The news had been peculiarly distressing. The Glorianna had been intercepted down near Dinner Key and had put in there and tied up while the Metro police had made an investigation. On the yacht had been a skeleton crew of three, Mr. Joseph Locordolos, a Spanish national and a developer and speculator in hotel and resort properties, his sister, Mrs. Charla O’Rourke, a Greek national and member of the international set, and Miss Betsy Alden, Mrs. O’Rourke’s niece, a nationalized citizen of the United States who had worked in New York and Hollywood as a bit-part actress on television. The yacht was registered in Panama. Mr. Locordolos was very agitated at being halted in such a pre-emptory fa
shion. All the papers were in order. He explained that they were taking a short shake-down cruise of several hours to see whether the newly installed radar was working properly. Both he and his sister explained that, while staying at the Hotel Elise, an establishment partially owned by Mr. Locordolos, they had made the acquaintance of Mr.
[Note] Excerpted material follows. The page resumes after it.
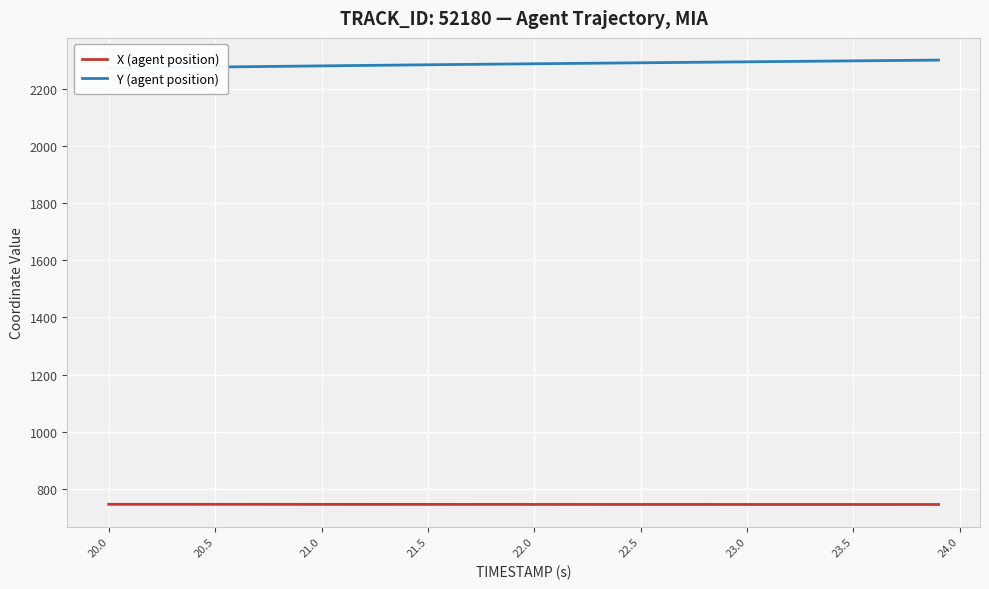

What is the highest value of the X (agent position) series?

746.1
Kirby Winter, nephew of Omar Krepps whom they had known slightly over the years. They said Mr. Winter seemed quite depressed and, because the boat was roomy enough, they had suggested he come along with them to Nassau, and he could then fly back from there. Mr. Winter had said he would think about it, and they had assumed he would not be joining them until the trunk and the crate arrived aboard. They had been unable to contact Mr. Winter to ask him about it, but they assumed it was his intention to go with them to Nassau, perhaps for a longer stay than he had indicated would be possible. Perhaps, as soon as they heard of the huge embezzlement, Mr. Locordolos admitted, they should have contacted the police. Instead, as he explained, he investigated the contents of the two containers and found nothing of any importance in them. He had given up, of course, any idea of permitting Mr. Winter to accompany them, and had merely been waiting until Mr. Winter put in an appearance, at which time he was going to have the containers moved onto the dock at the Biscayne Marina and wash his hands of the whole matter. Though the police had a search warrant, Mr. Locordolos felt that it might not be properly applicable to a vessel of foreign registry, however he volunteered to overlook the legal considerations and asked for a complete search on a voluntary basis. The police impounded the items Mr. Winter had shipped to the yacht, and found nothing else of any pertinence to the Winter case. They had previously impounded the suitcases discovered in Winter’s temporary quarters at the Hotel Elise.